EXERCISE INSTRUCTIONS:
A. In the text on ALACE floats, rewrite the paragraph beginning "The ALACE design had some limitations" as a short bulleted list, keeping its main facts.
B. From the text on ALACE floats, return the exact words starting with "The ALACE design" and going on through "made more reliable.".

DOCUMENT TEXT:

The basic ALACE has three subsystems: hydraulics, microprocessors and data transmission. The hydraulics control buoyancy adjustment via an inflatable external bladder, so the float can surface and dive; the microprocessors deal with function control and scheduling; and the data transmission system looks after the sending of messages to SystĖme Argos satellites. The float mass is only 23 kg, a substantial reduction over the quarter-tonne SOFAR float. The maximum operating depth for the aluminium pressure case is 2000 m, with a crush depth of over 2600 m. PALACEs typically have temperature and conductivity sensors added so that, when combined with the pressure sensor data, each float ascent is also a temperature-depth or CTD profile. A PALACE is a few kg heavier and 15-20 cm longer than an ALACE. The rise speed is faster than the dive speed because the buoyancy force is intentionally made larger by pumping. A float will take an hour or two to surface at a vertical velocity of 10-20 cm/s, while it will sink at about 5 cm/s.

The ALACE design had some limitations, however. In particular, it could not reduce its buoyancy under pressure, so it could not profile downwards from its drift depth; its internal oil bladder (the reservoir used for filling the external bladder) ruptured at high accelerations, so it could not be deployed from aircraft or from the decks of merchant ships at speed; its energy efficiency was compromised by the high pressure pump, used to move the oil between the reservoir and the external bladder - the pump was inefficient near the surface; and all in all, it was felt that it could be made more reliable.

DATA:
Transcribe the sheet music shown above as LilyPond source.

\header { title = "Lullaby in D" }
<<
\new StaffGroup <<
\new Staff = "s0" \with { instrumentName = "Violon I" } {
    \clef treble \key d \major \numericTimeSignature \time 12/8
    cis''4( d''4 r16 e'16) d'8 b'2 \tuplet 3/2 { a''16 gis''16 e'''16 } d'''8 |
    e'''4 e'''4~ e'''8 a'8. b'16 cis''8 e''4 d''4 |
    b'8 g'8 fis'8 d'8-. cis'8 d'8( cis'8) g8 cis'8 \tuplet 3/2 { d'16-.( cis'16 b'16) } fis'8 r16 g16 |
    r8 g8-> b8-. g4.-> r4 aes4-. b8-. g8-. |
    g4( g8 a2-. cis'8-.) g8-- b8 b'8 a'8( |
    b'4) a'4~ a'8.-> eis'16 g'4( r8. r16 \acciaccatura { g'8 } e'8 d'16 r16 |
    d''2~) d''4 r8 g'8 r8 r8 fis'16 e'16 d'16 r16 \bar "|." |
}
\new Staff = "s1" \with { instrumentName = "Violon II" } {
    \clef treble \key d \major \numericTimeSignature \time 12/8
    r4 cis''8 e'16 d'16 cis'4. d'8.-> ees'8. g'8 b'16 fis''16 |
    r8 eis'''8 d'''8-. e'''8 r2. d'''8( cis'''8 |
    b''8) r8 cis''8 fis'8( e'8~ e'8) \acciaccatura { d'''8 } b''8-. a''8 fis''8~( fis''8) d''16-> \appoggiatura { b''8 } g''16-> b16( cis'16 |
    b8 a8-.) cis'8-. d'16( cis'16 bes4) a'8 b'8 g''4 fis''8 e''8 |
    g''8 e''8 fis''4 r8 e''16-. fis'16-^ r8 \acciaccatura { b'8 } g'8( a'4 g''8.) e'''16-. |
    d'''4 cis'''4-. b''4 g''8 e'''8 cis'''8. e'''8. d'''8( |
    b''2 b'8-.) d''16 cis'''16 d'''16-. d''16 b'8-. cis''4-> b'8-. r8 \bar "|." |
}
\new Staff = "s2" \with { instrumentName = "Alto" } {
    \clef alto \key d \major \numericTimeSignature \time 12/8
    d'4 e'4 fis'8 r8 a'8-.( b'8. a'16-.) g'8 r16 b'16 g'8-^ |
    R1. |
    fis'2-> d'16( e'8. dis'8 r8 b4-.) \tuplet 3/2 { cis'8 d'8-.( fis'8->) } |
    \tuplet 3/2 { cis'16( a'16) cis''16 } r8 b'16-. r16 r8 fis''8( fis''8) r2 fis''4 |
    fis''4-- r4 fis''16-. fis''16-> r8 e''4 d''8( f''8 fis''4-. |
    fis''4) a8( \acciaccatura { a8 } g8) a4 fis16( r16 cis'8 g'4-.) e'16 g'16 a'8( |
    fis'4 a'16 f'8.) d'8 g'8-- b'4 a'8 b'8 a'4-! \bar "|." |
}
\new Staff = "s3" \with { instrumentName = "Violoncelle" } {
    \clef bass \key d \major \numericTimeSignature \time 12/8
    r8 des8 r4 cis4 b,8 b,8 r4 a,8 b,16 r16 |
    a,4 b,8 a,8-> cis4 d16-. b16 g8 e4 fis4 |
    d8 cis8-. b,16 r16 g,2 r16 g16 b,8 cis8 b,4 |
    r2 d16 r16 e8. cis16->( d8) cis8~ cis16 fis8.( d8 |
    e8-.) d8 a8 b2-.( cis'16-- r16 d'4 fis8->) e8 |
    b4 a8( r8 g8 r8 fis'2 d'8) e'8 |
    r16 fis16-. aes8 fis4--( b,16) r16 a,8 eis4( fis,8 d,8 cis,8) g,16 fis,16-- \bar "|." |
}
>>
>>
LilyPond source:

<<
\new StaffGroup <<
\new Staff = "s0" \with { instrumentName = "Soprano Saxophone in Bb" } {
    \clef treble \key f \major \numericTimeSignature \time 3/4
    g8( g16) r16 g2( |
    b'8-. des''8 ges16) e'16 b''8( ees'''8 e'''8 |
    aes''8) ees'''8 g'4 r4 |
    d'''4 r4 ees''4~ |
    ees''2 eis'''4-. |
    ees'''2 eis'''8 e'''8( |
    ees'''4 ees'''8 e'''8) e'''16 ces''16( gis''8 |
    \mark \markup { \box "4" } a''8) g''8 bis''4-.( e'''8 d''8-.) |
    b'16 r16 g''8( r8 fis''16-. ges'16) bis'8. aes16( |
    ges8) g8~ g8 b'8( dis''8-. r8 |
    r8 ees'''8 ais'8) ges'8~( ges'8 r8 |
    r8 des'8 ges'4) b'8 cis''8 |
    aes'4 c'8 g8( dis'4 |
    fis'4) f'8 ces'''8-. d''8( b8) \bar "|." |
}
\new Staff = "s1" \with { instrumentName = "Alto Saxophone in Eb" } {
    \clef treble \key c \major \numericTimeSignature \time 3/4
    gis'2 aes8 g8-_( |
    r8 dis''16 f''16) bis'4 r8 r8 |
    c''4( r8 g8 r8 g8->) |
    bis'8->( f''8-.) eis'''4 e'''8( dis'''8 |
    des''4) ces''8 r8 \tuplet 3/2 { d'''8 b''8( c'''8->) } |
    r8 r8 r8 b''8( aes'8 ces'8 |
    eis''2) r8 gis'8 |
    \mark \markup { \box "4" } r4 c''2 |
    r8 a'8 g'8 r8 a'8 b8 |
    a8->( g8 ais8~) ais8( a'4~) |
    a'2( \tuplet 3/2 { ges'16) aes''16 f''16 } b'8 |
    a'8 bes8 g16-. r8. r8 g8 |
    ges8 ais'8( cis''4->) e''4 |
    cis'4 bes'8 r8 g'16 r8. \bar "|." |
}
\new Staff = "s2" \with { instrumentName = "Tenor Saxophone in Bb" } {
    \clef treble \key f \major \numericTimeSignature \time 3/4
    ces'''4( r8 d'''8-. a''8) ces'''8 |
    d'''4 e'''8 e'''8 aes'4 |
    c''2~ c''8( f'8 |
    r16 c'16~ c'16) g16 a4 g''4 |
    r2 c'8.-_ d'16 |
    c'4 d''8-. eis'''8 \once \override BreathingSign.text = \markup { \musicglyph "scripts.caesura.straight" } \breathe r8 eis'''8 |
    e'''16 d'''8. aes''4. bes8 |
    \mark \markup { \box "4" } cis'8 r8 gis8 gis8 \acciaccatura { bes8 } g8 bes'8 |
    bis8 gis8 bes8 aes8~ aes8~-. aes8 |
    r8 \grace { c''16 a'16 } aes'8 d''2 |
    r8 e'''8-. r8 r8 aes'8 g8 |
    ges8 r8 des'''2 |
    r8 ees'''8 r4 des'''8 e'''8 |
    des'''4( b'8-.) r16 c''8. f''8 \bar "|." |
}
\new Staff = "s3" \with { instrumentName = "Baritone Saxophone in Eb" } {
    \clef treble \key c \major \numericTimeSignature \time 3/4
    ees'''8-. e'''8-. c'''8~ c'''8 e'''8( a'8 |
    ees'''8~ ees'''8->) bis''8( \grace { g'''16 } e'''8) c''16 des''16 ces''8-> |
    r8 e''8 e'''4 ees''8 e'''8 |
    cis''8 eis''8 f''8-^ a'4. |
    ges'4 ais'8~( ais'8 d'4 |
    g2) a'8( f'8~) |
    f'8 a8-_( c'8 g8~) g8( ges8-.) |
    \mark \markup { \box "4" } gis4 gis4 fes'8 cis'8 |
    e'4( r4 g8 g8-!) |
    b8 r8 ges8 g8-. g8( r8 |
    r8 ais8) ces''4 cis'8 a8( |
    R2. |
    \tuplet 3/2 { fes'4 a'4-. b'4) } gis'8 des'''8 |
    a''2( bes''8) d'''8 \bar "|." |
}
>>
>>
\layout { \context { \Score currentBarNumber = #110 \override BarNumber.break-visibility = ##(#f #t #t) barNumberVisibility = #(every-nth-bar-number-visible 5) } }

SOLUTIONS TO THE TASKS:
A.
- The float could not reduce its buoyancy under pressure, so it could not profile downward from its drift depth.
- Its internal oil bladder, the reservoir for filling the external bladder, ruptured at high accelerations, so it could not be deployed from aircraft or from the decks of merchant ships moving at speed.
- Its high-pressure pump, which moved oil between the reservoir and the external bladder, was inefficient near the surface and reduced its energy efficiency.
- Overall, it was felt that the design could be made more reliable.

B.
The ALACE design had some limitations, however. In particular, it could not reduce its buoyancy under pressure, so it could not profile downwards from its drift depth; its internal oil bladder (the reservoir used for filling the external bladder) ruptured at high accelerations, so it could not be deployed from aircraft or from the decks of merchant ships at speed; its energy efficiency was compromised by the high pressure pump, used to move the oil between the reservoir and the external bladder - the pump was inefficient near the surface; and all in all, it was felt that it could be made more reliable.